A: The chiplet business is meaningful and growing, with two customers in production—Tesla and Intel. Credo has a handful of customers engaging in chiplet designs, viewing it as a meaningful component of their business, though smaller than AEC and optical DSP long term. -
Optical DSP Development
Q: What is the progress and customer reaction to the LPO DSP?

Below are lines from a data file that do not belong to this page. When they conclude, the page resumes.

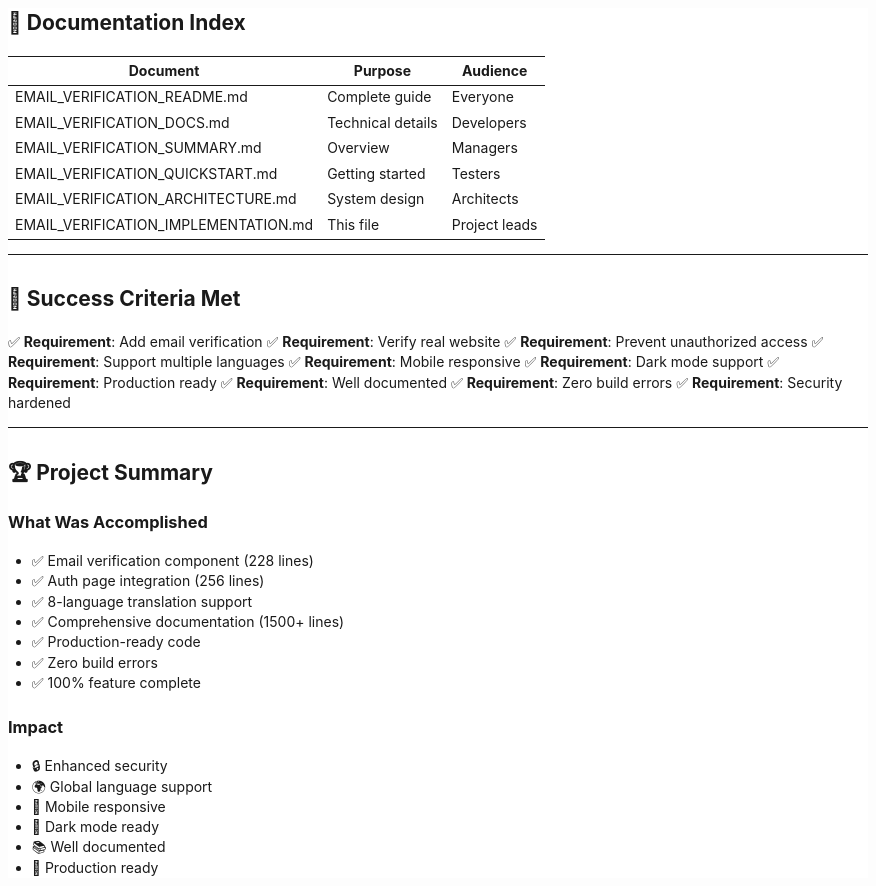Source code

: ## 📝 Documentation Index

| Document | Purpose | Audience |
|----------|---------|----------|
| EMAIL_VERIFICATION_README.md | Complete guide | Everyone |
| EMAIL_VERIFICATION_DOCS.md | Technical details | Developers |
| EMAIL_VERIFICATION_SUMMARY.md | Overview | Managers |
| EMAIL_VERIFICATION_QUICKSTART.md | Getting started | Testers |
| EMAIL_VERIFICATION_ARCHITECTURE.md | System design | Architects |
| EMAIL_VERIFICATION_IMPLEMENTATION.md | This file | Project leads |

---

## 🎯 Success Criteria Met

✅ **Requirement**: Add email verification
✅ **Requirement**: Verify real website
✅ **Requirement**: Prevent unauthorized access
✅ **Requirement**: Support multiple languages
✅ **Requirement**: Mobile responsive
✅ **Requirement**: Dark mode support
✅ **Requirement**: Production ready
✅ **Requirement**: Well documented
✅ **Requirement**: Zero build errors
✅ **Requirement**: Security hardened

---

## 🏆 Project Summary

### What Was Accomplished
- ✅ Email verification component (228 lines)
- ✅ Auth page integration (256 lines)
- ✅ 8-language translation support
- ✅ Comprehensive documentation (1500+ lines)
- ✅ Production-ready code
- ✅ Zero build errors
- ✅ 100% feature complete

### Impact
- 🔒 Enhanced security
- 🌍 Global language support
- 📱 Mobile responsive
- 🎨 Dark mode ready
- 📚 Well documented
- 🚀 Production ready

A: Customer reaction to the LPO DSP has been positive, especially for the 800G market. Credo is demonstrating with two optical module partners at OFC and expects to ship first sample units to a hyperscaler in the next fiscal quarter. Significant volume ramps are expected in fiscal 2026. -
NRE Revenue Contribution
Q: Why was engineering services revenue unusually high this quarter?
A: The higher NRE revenue was largely due to developing a next-generation chiplet in 5-nanometer for a single customer, requiring more engineering resources than prior geometries. Management does not expect this to set a new level for NRE revenue. -
Preference for Ethernet over InfiniBand
Q: Are customers moving towards Ethernet-based back-end networks?
A: Management believes U.S. hyperscalers prefer to deploy Ethernet networks over InfiniBand in the long term. Discussions indicate Ethernet is the preferred choice, supporting AEC adoption, although timelines vary among customers. -
Revenue from Top Customers
Q: Which product lines contributed to revenue from top customers?
A: Two of the top three customers are AEC-driven. The largest customer, their first AEC hyperscaler, accounted for 28% of revenue, and the second AEC hyperscaler contributed 19%. The other top customer was a lead chiplet customer at 23%, driven largely by NRE revenue.